Though, rather than sound like eight disconnected tracks wrapped up in a neat little package, there are connections strewn throughout these songs, motifs that one would also find on TPAB speaking to the consistency Kendrick kept when recording the LP.
“Head is the answer” is a refrain here, alongside themes of independent thought, self-respect, race, righteousness, and religion; Kendrick opens with the latter after a strangely sexual come-on, prophesising Judgement Day and referencing ‘The Ground’, the metaphor he was most concerned about in his faux-conversation with 2Pac at the very end of To Pimp a Butterfly. It’s a paranoid and passionate track over the beginnings of what sounds like an urgent beat that was abandoned by producers Hit-boy and DJ Spinz at the last minute, leaving it to Kendrick’s dramatic raps to get it over the line, a violent performance topped only by “Untitled 05”, where Lamar taps Punch and Jay Rock to tackle class, race, and frustration; a platform tainted only by a hyper-repetitive drum pattern that overloads on the hi-hat, eating up the otherwise beautiful background that’s built with a swirling sax, bluesy bass, and Anna Wise‘s gorgeous vocals.

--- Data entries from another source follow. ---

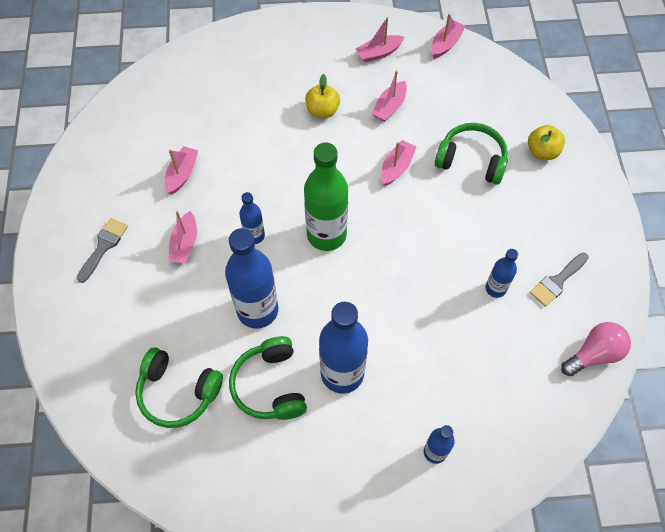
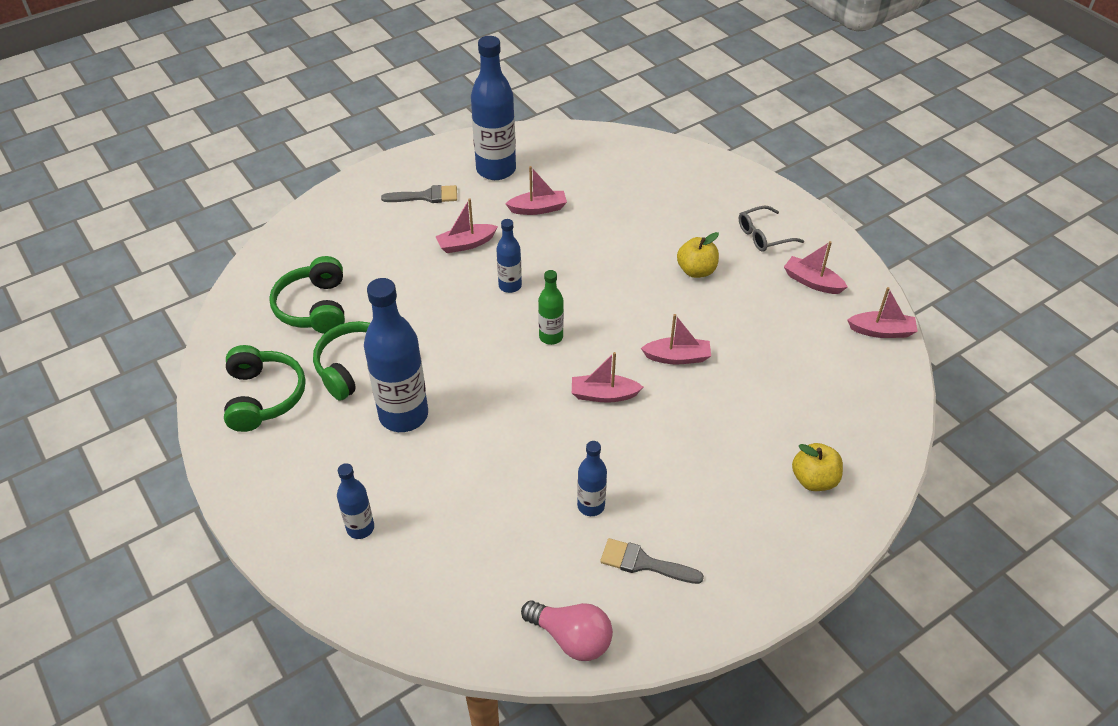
camera: 60 degrees right, 15 degrees down
blue bottle [225,228,278,329] -> blue bottle moved to [471,36,516,180]
green bottle [304,143,348,251] -> green bottle [538,270,564,345], size x0.52
pink boat [372,70,407,122] -> pink boat moved to [572,352,643,403]
green headphones [435,123,508,185] -> green headphones moved to [224,345,306,432]
none -> grey glasses [739,206,804,252]

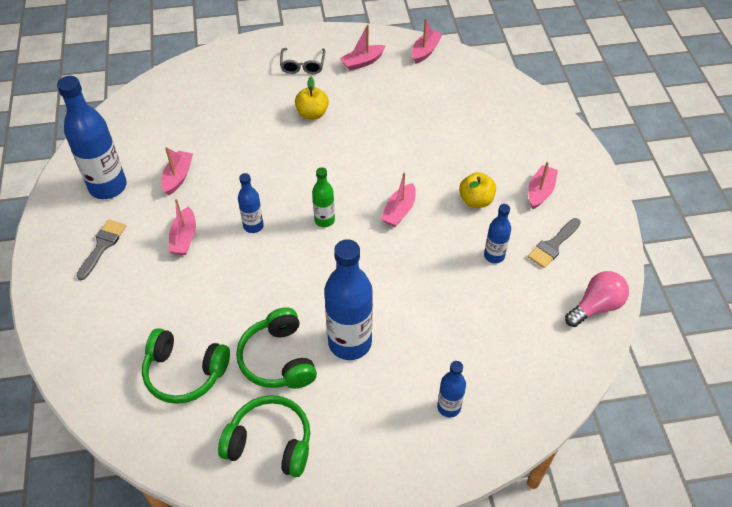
camera: 65 degrees left, 5 degrees up
pink boat [641,314,711,364] -> pink boat moved to [528,162,558,209]
yellow apple [792,443,843,491] -> yellow apple moved to [459,172,496,208]

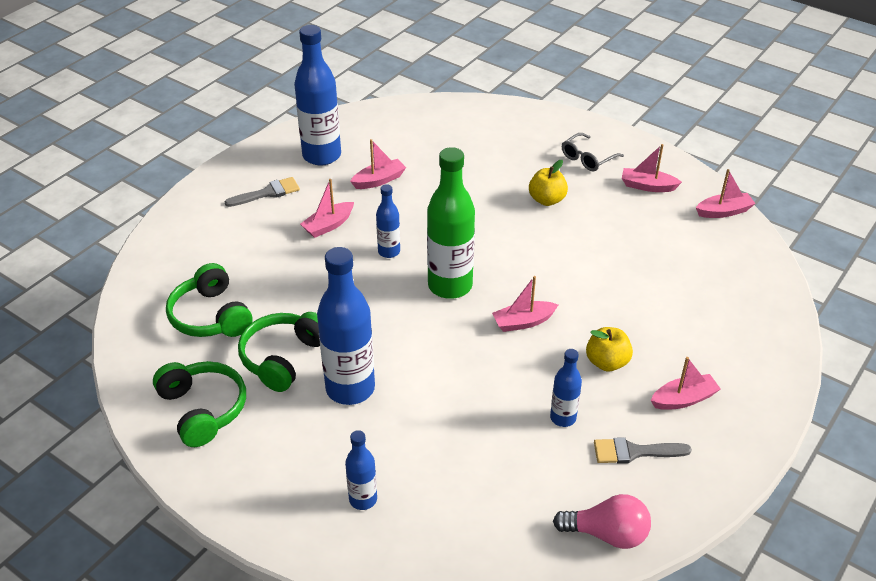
camera: 45 degrees right, 10 degrees down
green bottle [312,167,335,227] -> green bottle [427,147,475,299], size x1.93

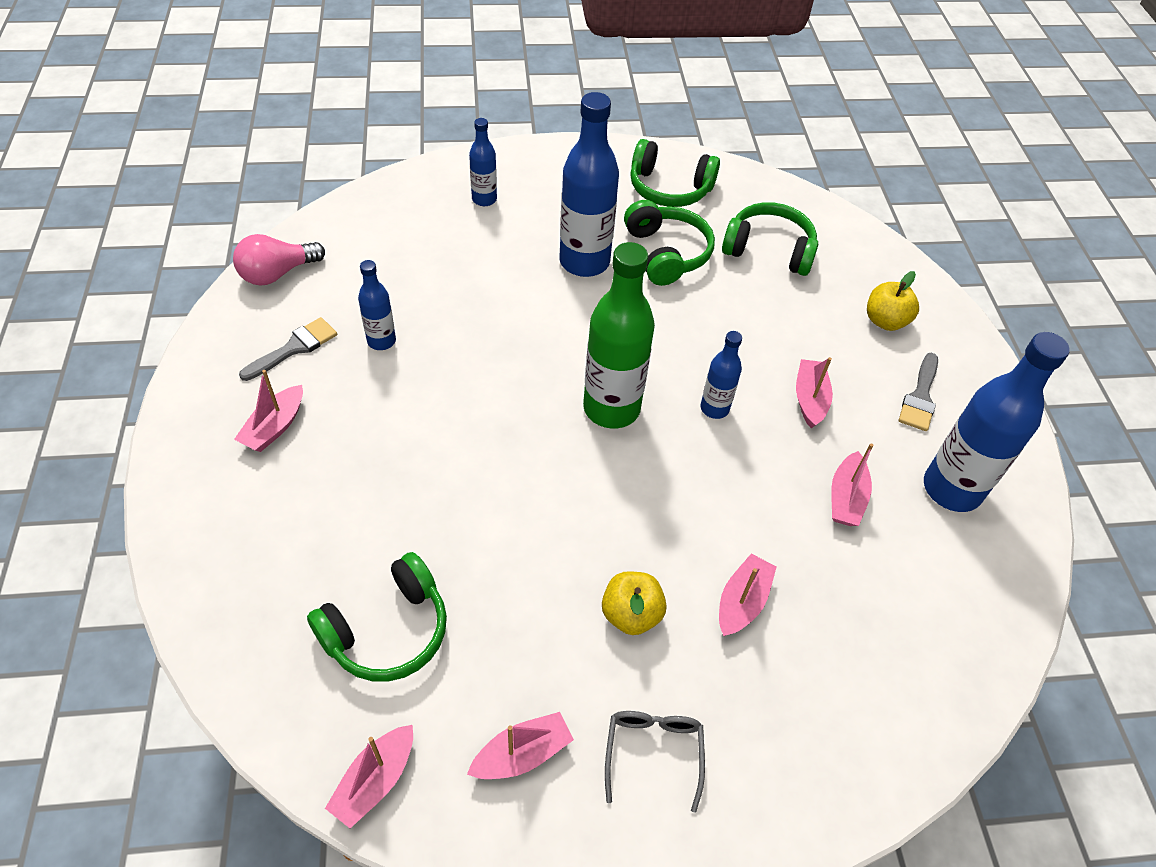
camera: 135 degrees right, 10 degrees up
pink boat [492,276,558,332] -> pink boat moved to [719,554,777,636]
yellow apple [586,327,633,371] -> yellow apple moved to [867,271,919,331]
none -> green headphones [307,552,447,682]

“Untitled 02” is lifted with jangling keys and a deflated saxophone, sparse with the bass and shaping Kendrick’s flow into several different styles, trembling before he manages to get in touch with Anthony “Top Dawg” Tiffith, after which he spits an outstanding finale with a laser-focused cadence that perfectly fits the beat.
It’s Kendrick’s understanding of how to use his voice to create theatre on any given track that makes his music so compelling, and it’s clear that he had mastered this skill long before these studio sessions even begun. You’ll hear it all throughout untitled unmastered, most impressively on the aforementioned “Untitled 02”, the steady “Untitled 03”, and the woozy three-parter “Untitled 07”, a song that was seemingly recorded over a period from 2014 and 2016, cutting and pasting three songs into the one, the second of which was impressively produced by Egypt Dean, the five-year-old son of Alicia Keys and Swizz Beatz, containing the similar no-frills, staccato drum programming sound of his dad’s earlier beat-making days. The final part of “Untitled 07” seems superfluous for a project that’s only 35 minutes long, but speaks to the raw and straight-forward aesthetic of it all, allowing us to fly onto the wall of a To Pimp a Butterfly studio session while Lamar sings “Head is the answer/head is the future/don’t second guess yourself”.
The DJ Khalil-produced “Untitled 08” is a perfect package of p-funk to end the album on a high note but it’s the lush lounge vibe of “Untitled 06” that remains the album’s standout cut. Produced by Adrian Younge and Ali Shaheed Muhammad, the laid-back track features a stunning cameo from Cee-Lo Green, who hasn’t sounded this vital in a very long time. It’s not as mercurial or dramatic as the rest of the album, rather just a nice number that follows through from start to finish.
While it may lack the structure of Kendrick’s previous work, this project gives us a look at the cutting room floor of one of the most important and divisive albums of the past few years, showing that even Lamar’s off-cuts are meatier than anything many of his peers could even hope to produce at their peak.